Attempt to model transcription factor (TF) interactions in Prolog, by mapping JASPAR / ENCODE TF consensus sites to gene promoters (defining the promoter region as -1000bp to +1000bp of transcription start), and then querying TFs that bind to same genes, or genes that bind same TFs.


Transcription Start Sites (TSS)

Schematic example of locating gene promoter region from -1000bp to +1000bp of TSS for 2 genes, one on "+"-strand and one on "-" strand.

Chromosomal positions were tabulated for regions of human chromosomes corresponding to 1000 bp upstream and 1000 bp downstream of TSS for 21857 genes. The choice of TSSs is inspired by Jonathan Dennis's nucleosome mapping projects.

1. scg3_copy.bed.xlsx file from Jonathan Dennis (email 2021-10-27), with human TSS coordinates from HG19. Columns you will be initially interested in are A, B, F and M : Chromosome, start, strand, and name. "The reason we use HG19 instead of HG38 is because until recently HG19 has been much better annotated."

see UCSD on BED file format for details on position format.

TODO: make sure we are getting boundary conditions correct, i.e. are we including 2001 bases with TSS as middle base, or 2000 bases, with TSS as base +1 (is there no 0?)
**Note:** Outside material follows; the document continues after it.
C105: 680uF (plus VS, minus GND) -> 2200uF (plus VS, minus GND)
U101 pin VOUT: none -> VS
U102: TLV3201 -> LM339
2. Find -1000 bp and +1000 bp from TSS. Assume that TSS is ChromStart (column B) if gene is on (+)-strand, otherwise start is ChromEnd (column C) if gene is on (-)-strand.

So:

  • if on (+)-strand, TSS is ChromStart, upstream ChromStart-1000 to downstream ChromStart+1000.
  • if on (-)-strand, TSS is ChromEnd, downstream ChromEnd-1000 to upstream ChromEnd+1000 (note orientation is flipped)
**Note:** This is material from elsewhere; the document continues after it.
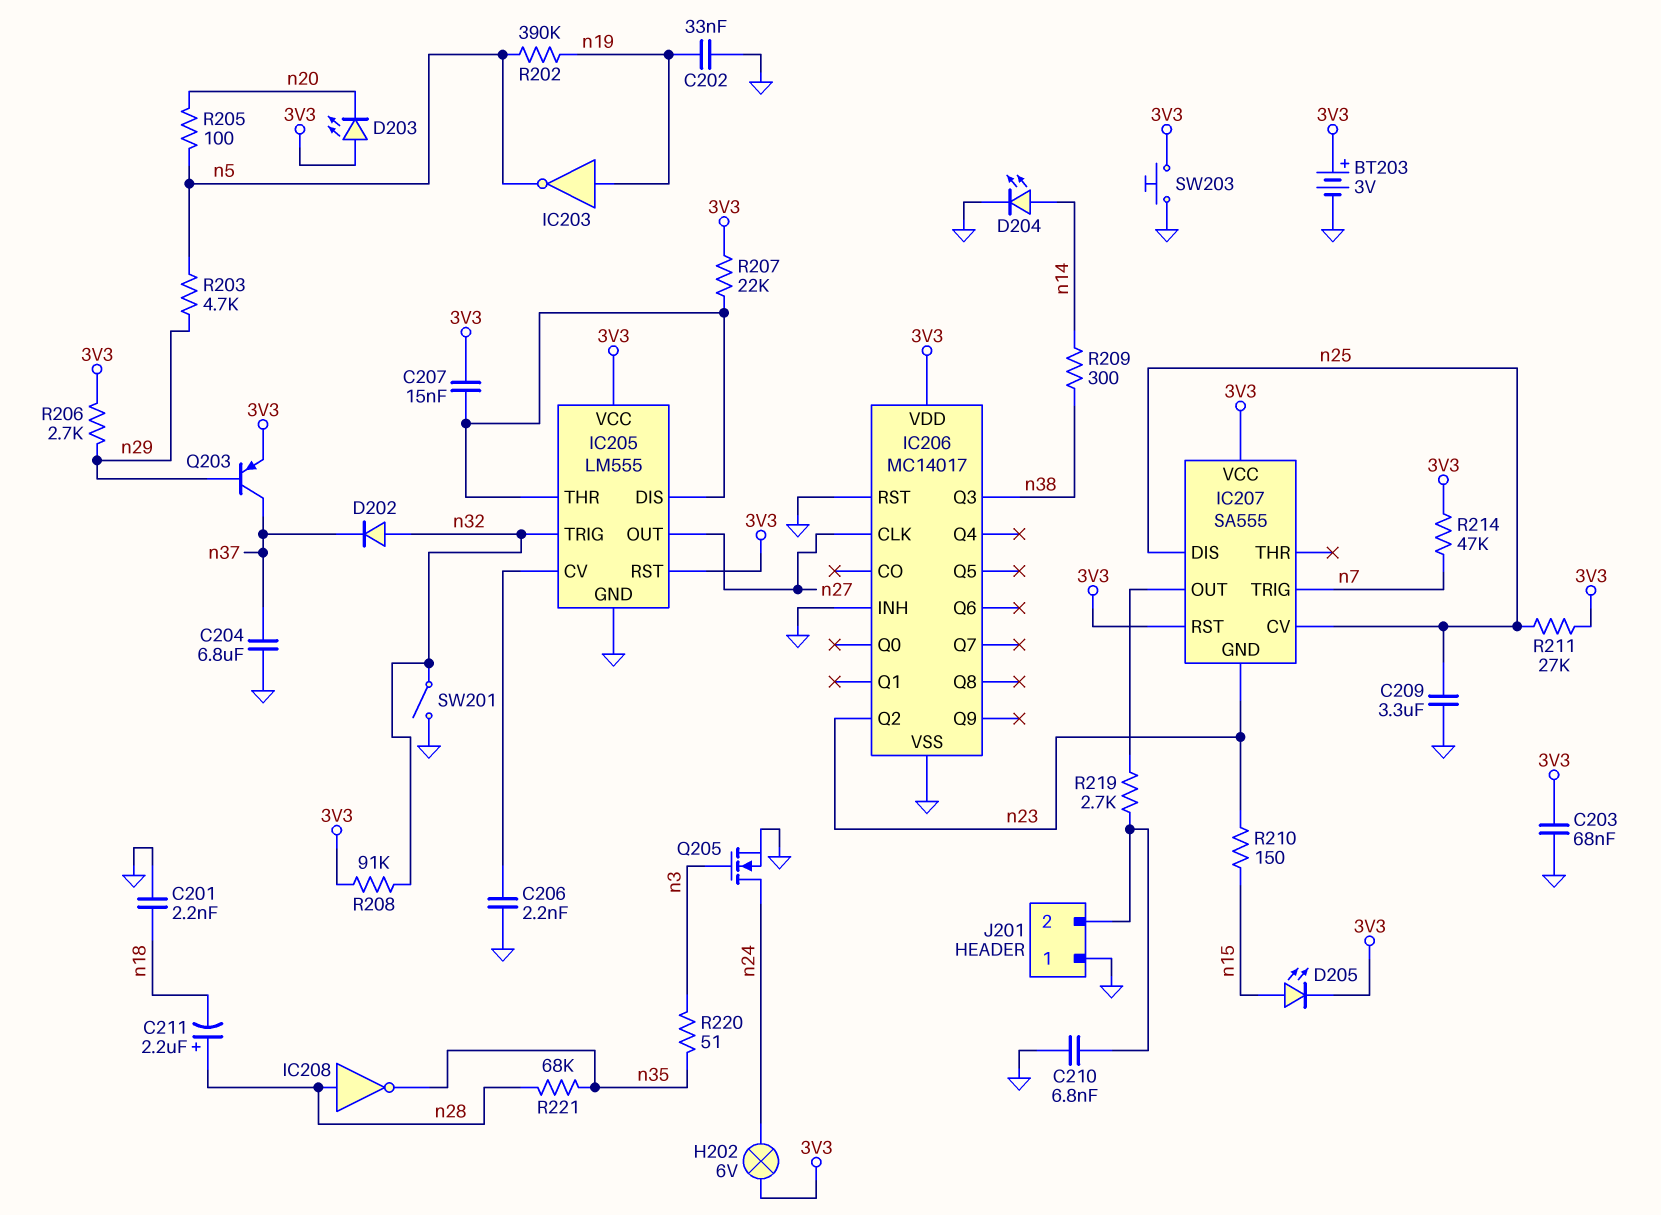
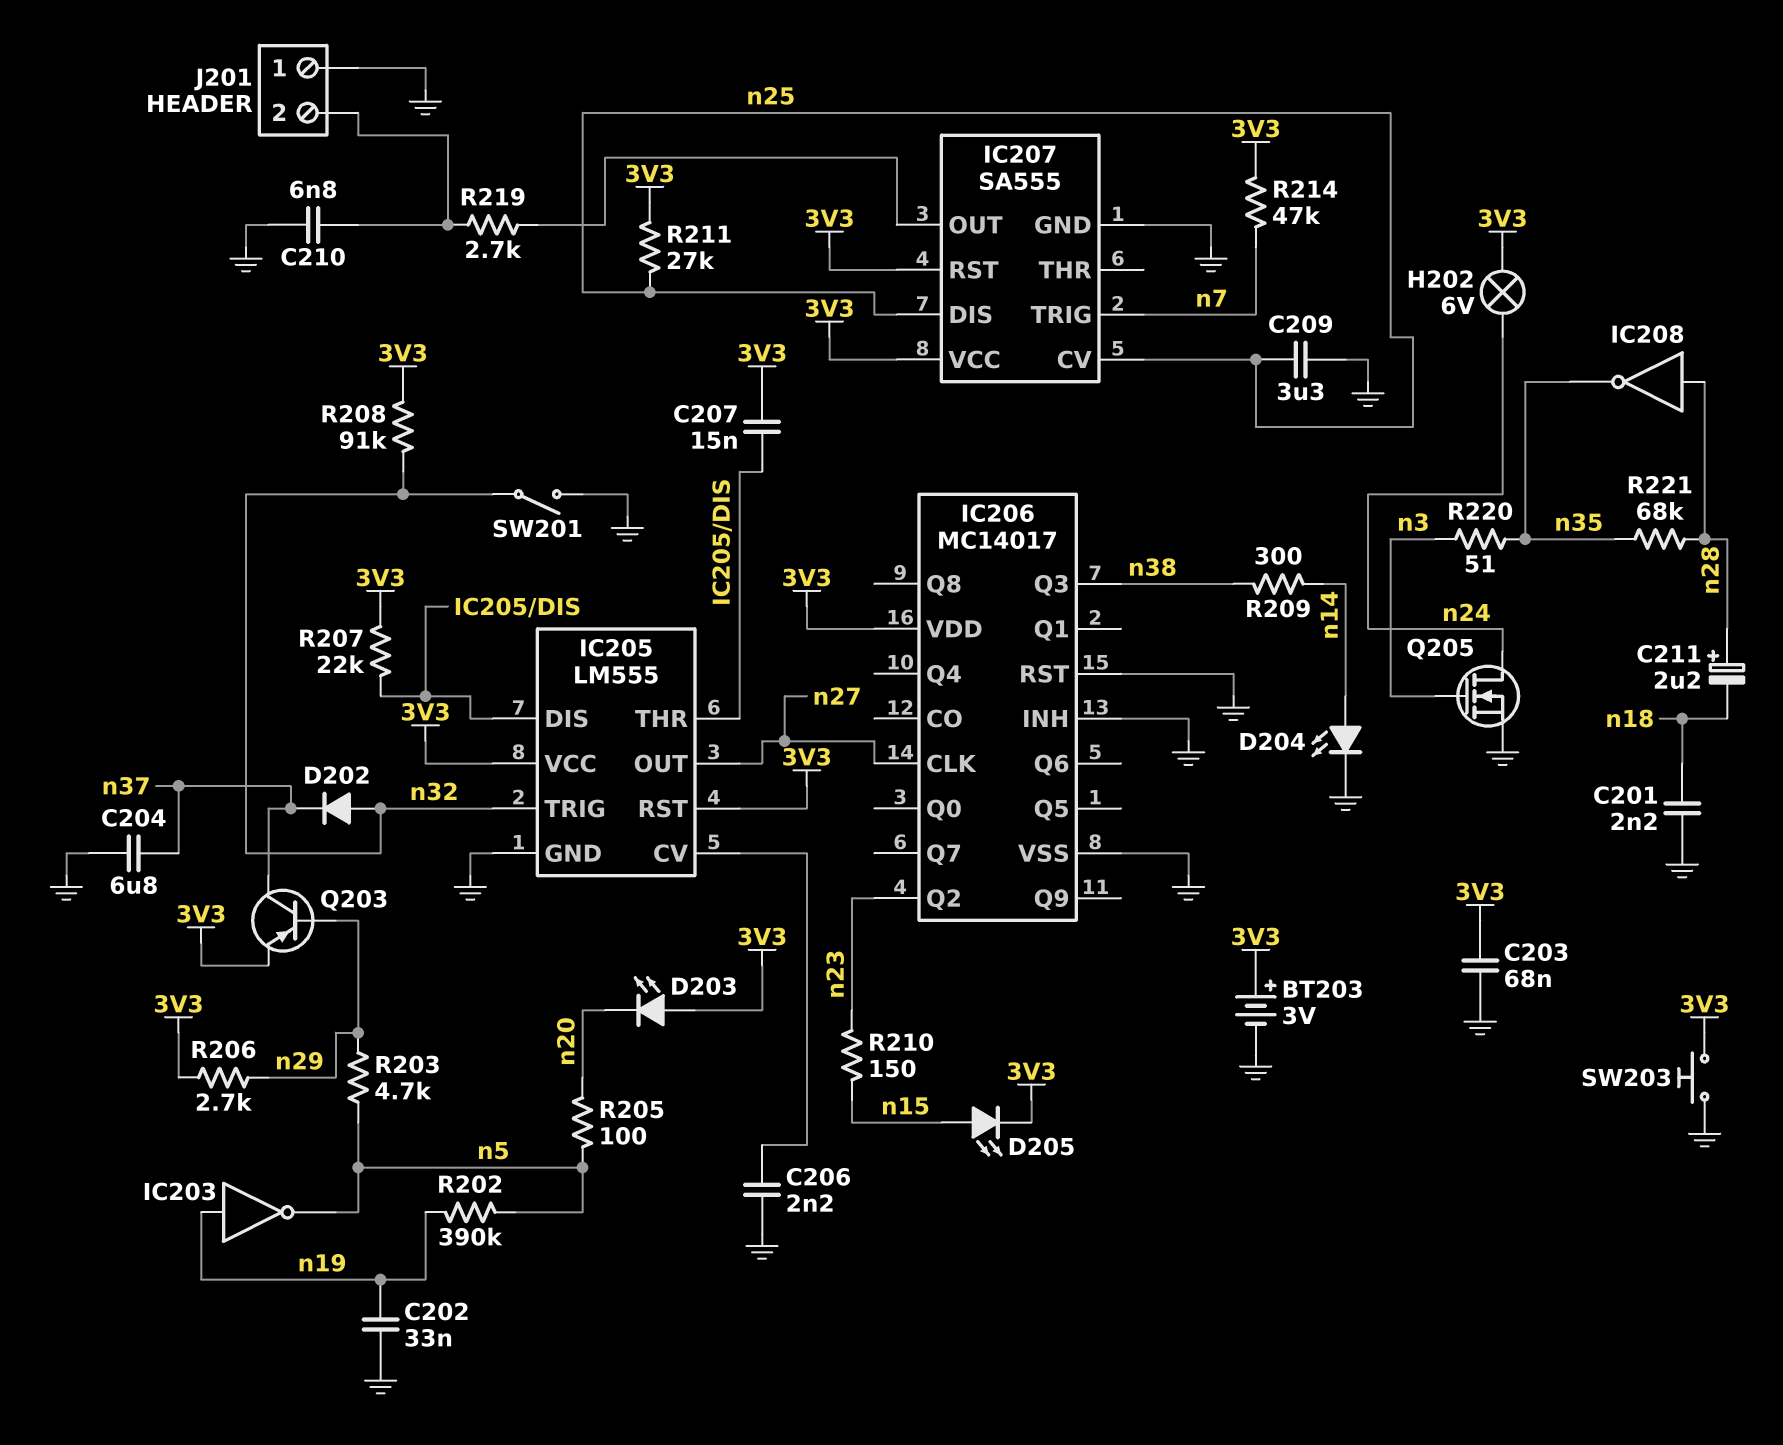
IC207 pin GND: n23 -> GND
3. Save copy as scg3_copy.bed.plusminus1000.xlsx with additional columns for TSS, 1000 bp upstream and 1000 bp downstream (with postions all on the (+)-strand)

Gene Facts Database

Generate prolog facts for each gene promoter of the form:

gene(GeneName,position(Chrom,Upstream1000,Downstream1000,Strand)).

where

  • GeneName is gene abbreviation, eg. 'OR4F5'
  • Chrom is chromosome number, 'chr1' through 'chr22', 'chrX', 'chrY'
  • Upstream1000 is position 1000 bp upstream of TSS relative to (+)-strand, eg. 68090
  • Downstream1000 is position 1000 bp downstream of TSS relative to (+)-strand, e.g. 700090
  • Strand is either "." (=no strand) or "+" or "-". Note that orientation and up/downstream relative to TSS is flipped based on the strand.

so promoter region of first gene on chr1 is asserted as:

gene('OR4F5',position(68090,70090,'+')).

Facts are constructed in Excel by concatenating fields in scg3_copy.bed.plusminus1000.xlsx, then saved to gene-facts.prolog text file.